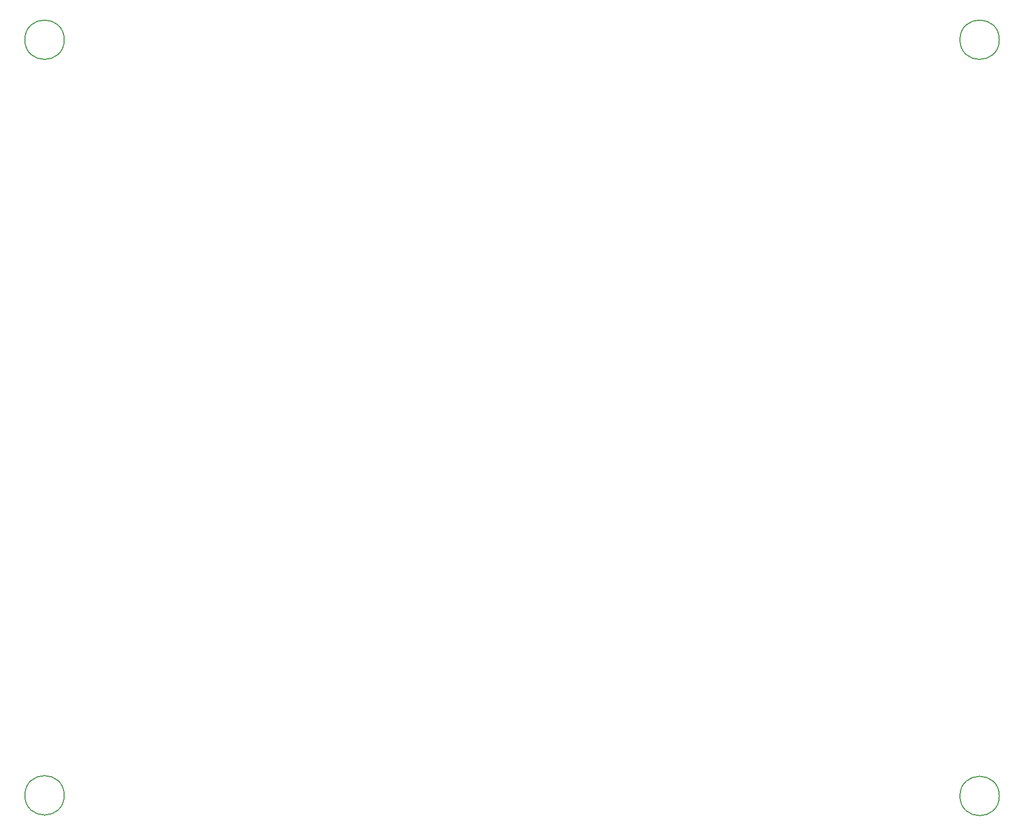
<source format=gbr>
%TF.GenerationSoftware,KiCad,Pcbnew,8.0.8*%
%TF.CreationDate,2025-03-16T07:00:45-06:00*%
%TF.ProjectId,RC11,52433131-2e6b-4696-9361-645f70636258,rev?*%
%TF.SameCoordinates,Original*%
%TF.FileFunction,Other,Comment*%
%FSLAX46Y46*%
G04 Gerber Fmt 4.6, Leading zero omitted, Abs format (unit mm)*
G04 Created by KiCad (PCBNEW 8.0.8) date 2025-03-16 07:00:45*
%MOMM*%
%LPD*%
G01*
G04 APERTURE LIST*
%ADD10C,0.150000*%
G04 APERTURE END LIST*
D10*
%TO.C,H4*%
X178700000Y-33500000D02*
G75*
G02*
X172300000Y-33500000I-3200000J0D01*
G01*
X172300000Y-33500000D02*
G75*
G02*
X178700000Y-33500000I3200000J0D01*
G01*
%TO.C,H3*%
X178700000Y-156500000D02*
G75*
G02*
X172300000Y-156500000I-3200000J0D01*
G01*
X172300000Y-156500000D02*
G75*
G02*
X178700000Y-156500000I3200000J0D01*
G01*
%TO.C,H2*%
X26700000Y-156400000D02*
G75*
G02*
X20300000Y-156400000I-3200000J0D01*
G01*
X20300000Y-156400000D02*
G75*
G02*
X26700000Y-156400000I3200000J0D01*
G01*
%TO.C,H1*%
X26700000Y-33500000D02*
G75*
G02*
X20300000Y-33500000I-3200000J0D01*
G01*
X20300000Y-33500000D02*
G75*
G02*
X26700000Y-33500000I3200000J0D01*
G01*
%TD*%
M02*

</source>
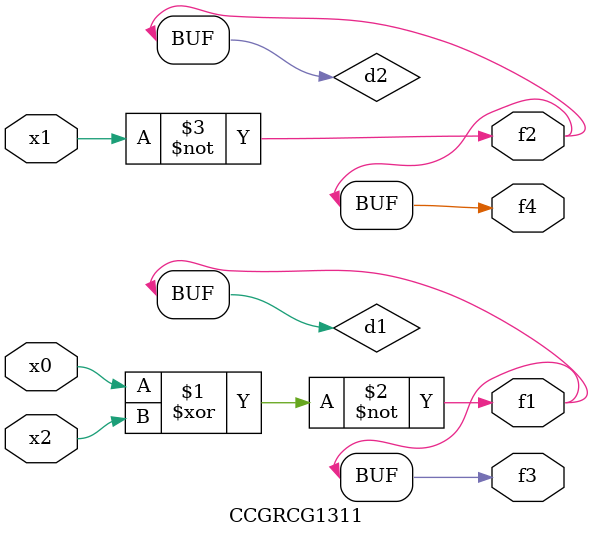
<source format=v>
module CCGRCG1311(
	input x0, x1, x2,
	output f1, f2, f3, f4
);

	wire d1, d2, d3;

	xnor (d1, x0, x2);
	nand (d2, x1);
	nor (d3, x1, x2);
	assign f1 = d1;
	assign f2 = d2;
	assign f3 = d1;
	assign f4 = d2;
endmodule

</source>
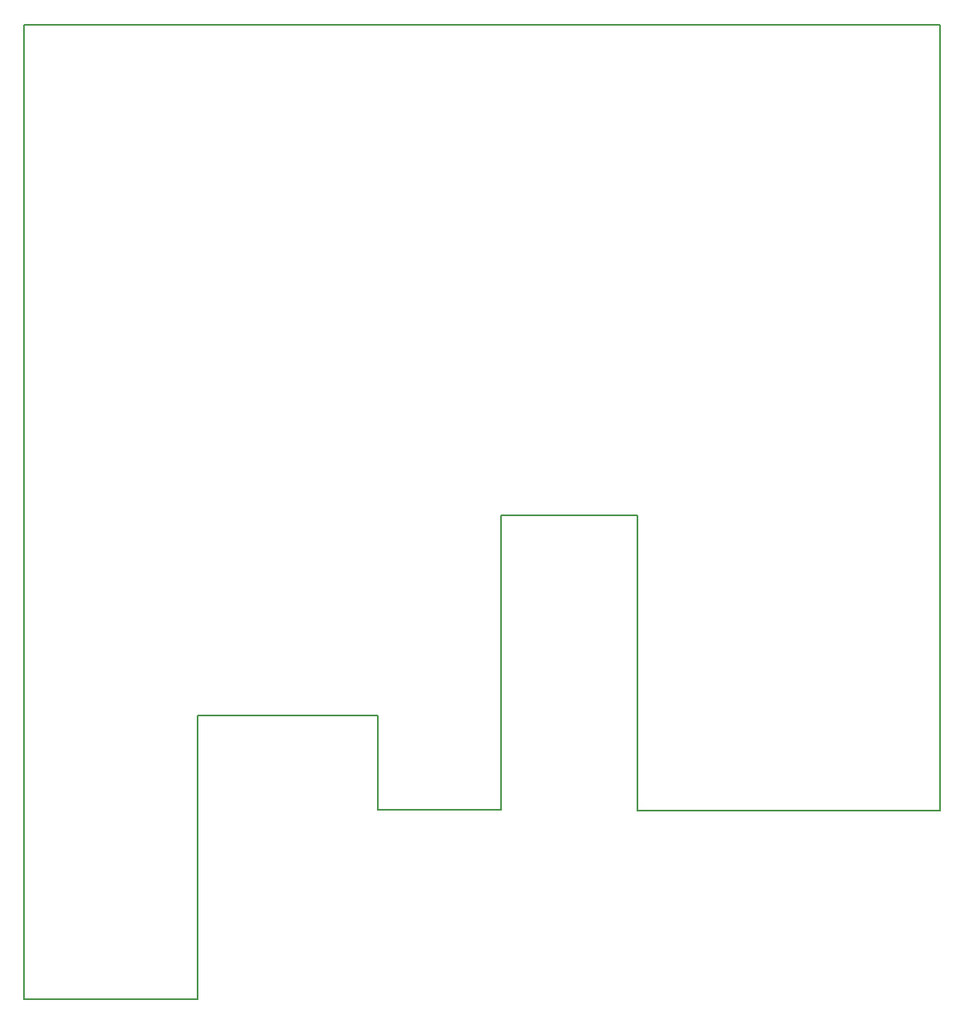
<source format=gm1>
G04 #@! TF.FileFunction,Profile,NP*
%FSLAX46Y46*%
G04 Gerber Fmt 4.6, Leading zero omitted, Abs format (unit mm)*
G04 Created by KiCad (PCBNEW 4.0.5+dfsg1-4) date Tue Nov 20 18:09:02 2018*
%MOMM*%
%LPD*%
G01*
G04 APERTURE LIST*
%ADD10C,0.100000*%
%ADD11C,0.150000*%
G04 APERTURE END LIST*
D10*
D11*
X104140000Y-146685000D02*
X86360000Y-146685000D01*
X104140000Y-117665500D02*
X104140000Y-146685000D01*
X122618500Y-117665500D02*
X104140000Y-117665500D01*
X122618500Y-127317500D02*
X122618500Y-117665500D01*
X135255000Y-127317500D02*
X122618500Y-127317500D01*
X135255000Y-97218500D02*
X135255000Y-127317500D01*
X149225000Y-97218500D02*
X135255000Y-97218500D01*
X149225000Y-127444500D02*
X149225000Y-97218500D01*
X180213000Y-127444500D02*
X149225000Y-127444500D01*
X180213000Y-46990000D02*
X180213000Y-127444500D01*
X179705000Y-46990000D02*
X180213000Y-46990000D01*
X179705000Y-46990000D02*
X86360000Y-46990000D01*
X86360000Y-146685000D02*
X86360000Y-46990000D01*
M02*

</source>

----------

### WHAT THE EXERCISE ASKS
From the listing above, copy every line where the string "FileFunction" is found.

### EXERCISE ANSWER
%TF.FileFunction,Other,Comment*%
G04 #@! TF.FileFunction,Profile,NP*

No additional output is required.